> **PROBLEM DETAILS**: Please write these records out again with every "Transcribe" swapped for "Write out" and nothing else altered, leaving the pictures out of your answer.

begin RECORDS PROVIDED

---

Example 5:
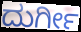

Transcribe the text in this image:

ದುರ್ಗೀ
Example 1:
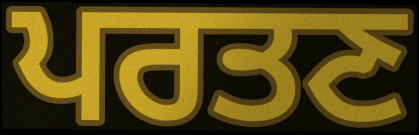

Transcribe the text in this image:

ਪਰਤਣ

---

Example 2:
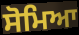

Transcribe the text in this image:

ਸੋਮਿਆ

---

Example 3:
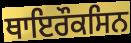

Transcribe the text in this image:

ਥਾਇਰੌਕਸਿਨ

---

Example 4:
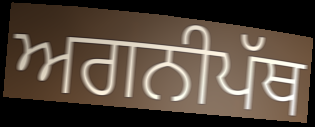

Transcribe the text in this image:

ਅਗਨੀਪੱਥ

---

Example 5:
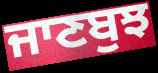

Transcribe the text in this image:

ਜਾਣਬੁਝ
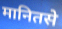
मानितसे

end RECORDS PROVIDED

> **COMPLETE ANSWER**:
---

Example 5:

Write out the text in this image:

ದುರ್ಗೀ
Example 1:

Write out the text in this image:

ਪਰਤਣ

---

Example 2:

Write out the text in this image:

ਸੋਮਿਆ

---

Example 3:

Write out the text in this image:

ਥਾਇਰੌਕਸਿਨ

---

Example 4:

Write out the text in this image:

ਅਗਨੀਪੱਥ

---

Example 5:

Write out the text in this image:

ਜਾਣਬੁਝ
मानितसे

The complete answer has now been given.